• _Saved data entries_:
*** Block opens ***

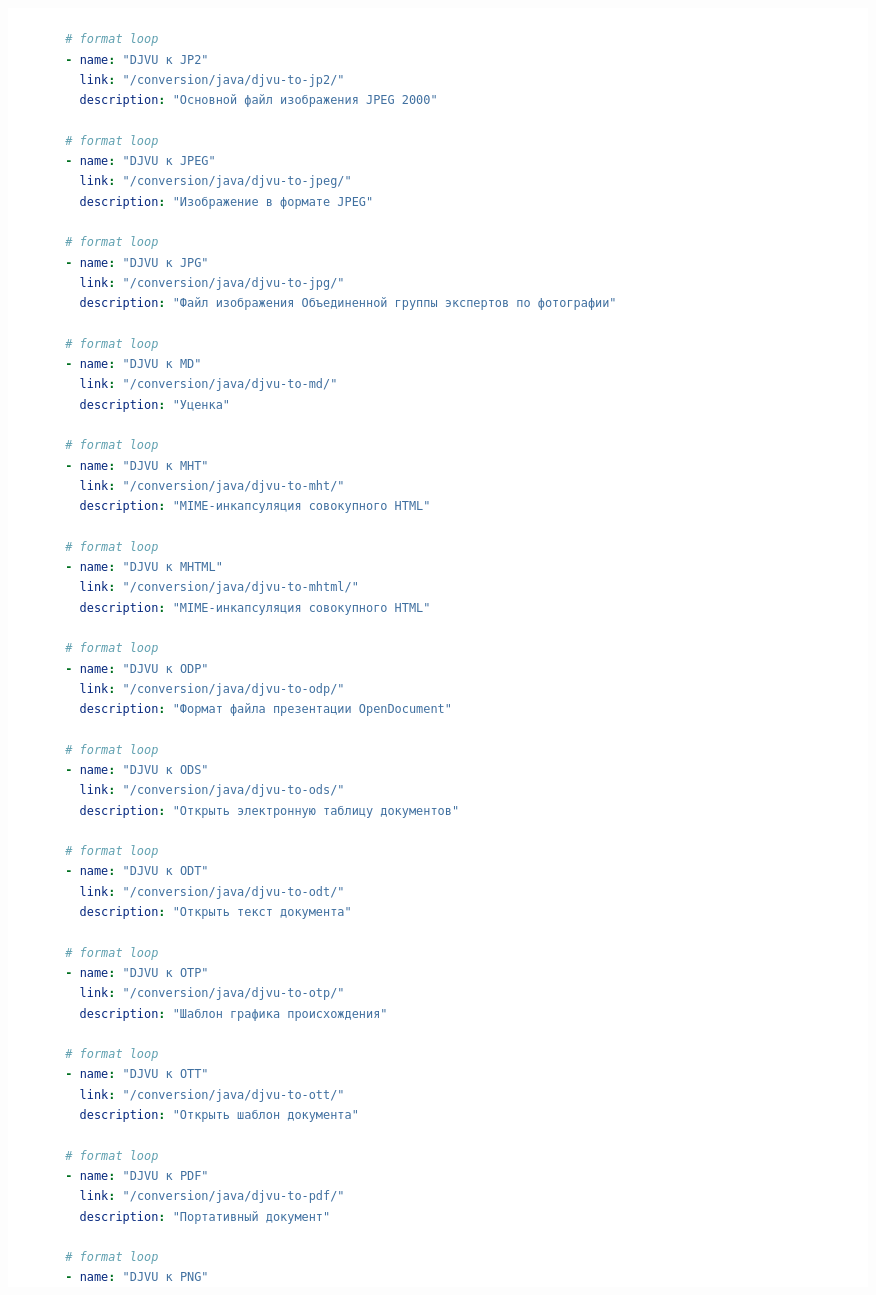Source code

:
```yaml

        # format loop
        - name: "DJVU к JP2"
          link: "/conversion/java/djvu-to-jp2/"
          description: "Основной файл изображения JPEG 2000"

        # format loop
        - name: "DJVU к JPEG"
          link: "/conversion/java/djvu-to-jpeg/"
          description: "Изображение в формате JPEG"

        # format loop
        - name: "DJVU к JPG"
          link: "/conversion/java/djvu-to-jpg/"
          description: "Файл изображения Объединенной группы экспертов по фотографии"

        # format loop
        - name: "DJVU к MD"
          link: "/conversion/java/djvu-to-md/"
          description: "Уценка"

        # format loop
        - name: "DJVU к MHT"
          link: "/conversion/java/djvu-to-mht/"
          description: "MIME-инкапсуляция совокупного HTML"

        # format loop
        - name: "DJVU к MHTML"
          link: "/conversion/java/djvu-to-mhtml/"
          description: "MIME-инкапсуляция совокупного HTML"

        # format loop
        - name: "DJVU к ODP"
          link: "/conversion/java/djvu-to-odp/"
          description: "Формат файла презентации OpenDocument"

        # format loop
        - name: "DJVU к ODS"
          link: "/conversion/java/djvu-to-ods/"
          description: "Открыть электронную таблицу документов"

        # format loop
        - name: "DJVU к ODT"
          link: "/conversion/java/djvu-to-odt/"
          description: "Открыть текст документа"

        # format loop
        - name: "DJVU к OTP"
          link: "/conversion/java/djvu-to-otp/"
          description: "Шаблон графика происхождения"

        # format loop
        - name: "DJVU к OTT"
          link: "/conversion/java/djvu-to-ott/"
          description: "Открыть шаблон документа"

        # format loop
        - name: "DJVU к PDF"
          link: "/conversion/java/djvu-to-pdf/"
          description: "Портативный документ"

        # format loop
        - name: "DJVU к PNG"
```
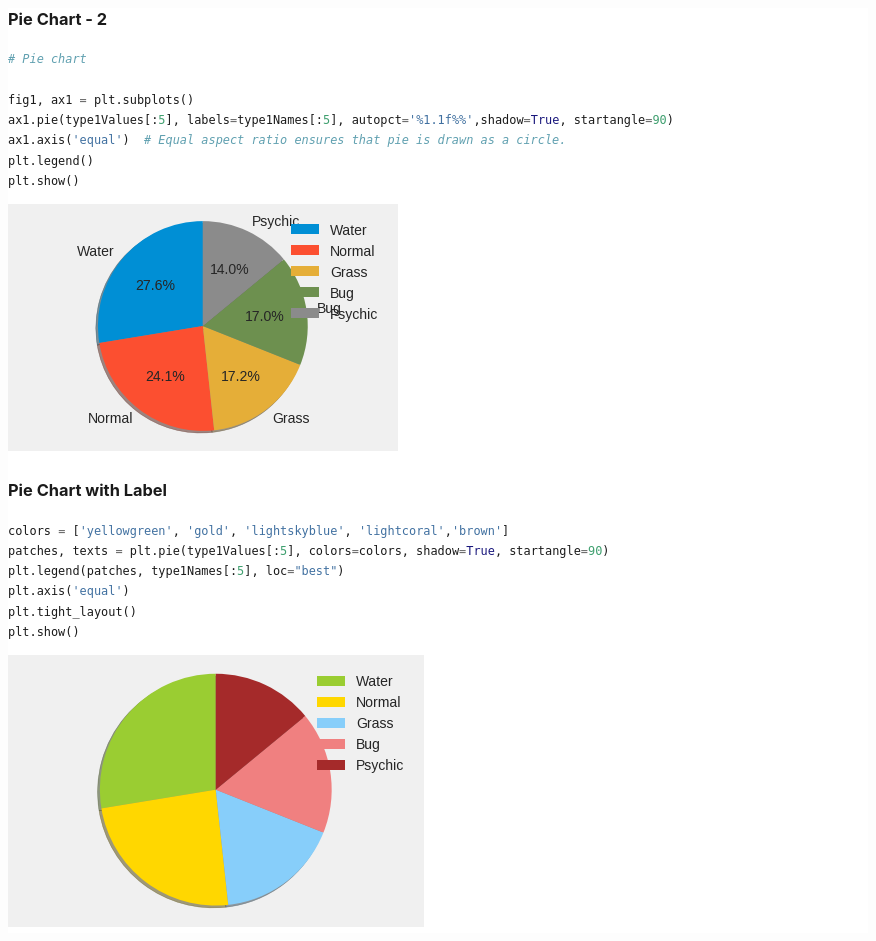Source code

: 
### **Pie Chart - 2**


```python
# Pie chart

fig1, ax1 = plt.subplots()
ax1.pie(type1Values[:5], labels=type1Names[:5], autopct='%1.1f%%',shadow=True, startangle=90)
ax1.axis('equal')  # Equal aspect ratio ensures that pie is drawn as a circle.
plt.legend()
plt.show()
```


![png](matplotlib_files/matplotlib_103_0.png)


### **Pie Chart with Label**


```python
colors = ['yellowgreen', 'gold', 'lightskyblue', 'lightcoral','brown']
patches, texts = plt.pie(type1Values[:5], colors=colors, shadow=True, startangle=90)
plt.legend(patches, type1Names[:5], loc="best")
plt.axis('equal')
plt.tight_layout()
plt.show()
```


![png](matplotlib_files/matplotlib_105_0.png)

*** Block closes ***

• _Problem description_:
Give the number of lines in the records above in which the word "colors" appears. Include no other text.

• _Problem solution_:
2